= M. L. Vijay Prabhu =

Indian politician

M. L. Vijay Prabhu (born 1989) is an Indian politician from Tamil Nadu. He is a member of the Tamil Nadu Legislative Assembly from Madavaram Assembly constituency in the erstwhile Thiruvallur district, presently in Chennai district, representing Tamilaga Vettri Kazhagam.
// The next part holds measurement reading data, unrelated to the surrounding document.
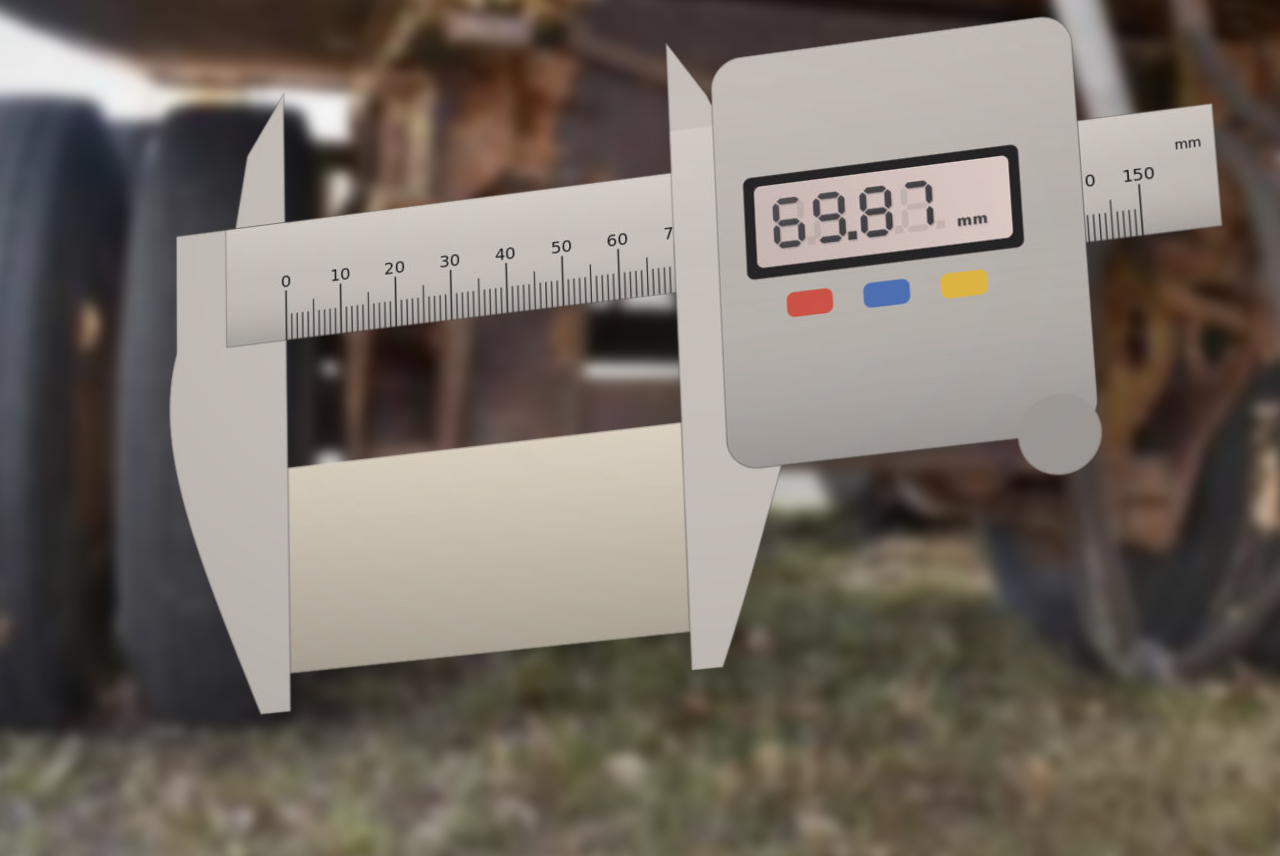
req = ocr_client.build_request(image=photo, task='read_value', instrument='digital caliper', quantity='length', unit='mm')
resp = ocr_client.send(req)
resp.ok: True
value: 69.87 mm
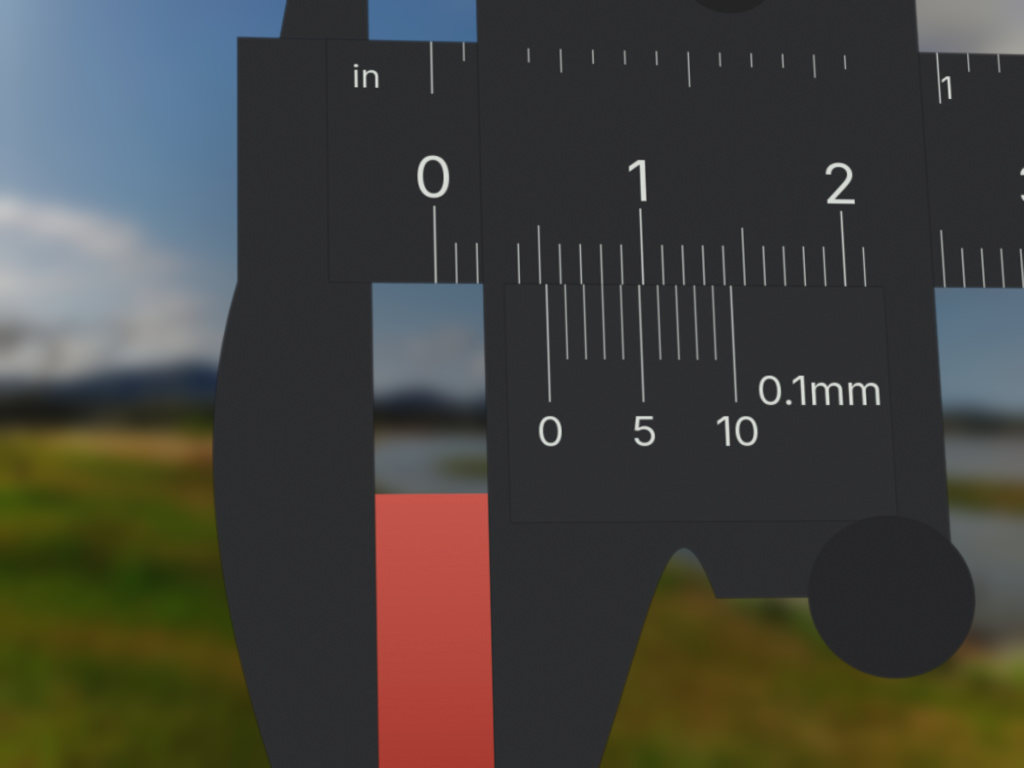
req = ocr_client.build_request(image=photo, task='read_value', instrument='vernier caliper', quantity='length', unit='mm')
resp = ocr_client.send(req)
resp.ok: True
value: 5.3 mm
== Early life and education ==
Prabhu is from Thiruvallur, Tamil Nadu. He is the son of M. E Logabiraman. He passed Class 10 at St. Joseph's Higher Secondary Secondary School in 2005 and 2010−2022 he worked in MNC company manufacturing unit as a union leader, he is very well knowledge in industrial & electrical segments and completed his Bachelor of Arts & Bachelor of Laws in 2022 at Vikrama Simhapuri University, Andhra Pradesh. He also did a Diploma in Electrical Engineering at PD Chengalvaraya Nayakku Polytechnic College from 2005 to 2008.

== Career ==
Prabhu became an MLA for the first time winning on debut in the 2026 Tamil Nadu Legislative Assembly election from Madavaram Assembly constituency representing Tamilaga Vettri Kazhagam. He polled 1,90,462 votes and defeated his nearest rival, S.Sudharsanam of the Dravida Munnetra Kazhagam, by a margin of 94,985 votes.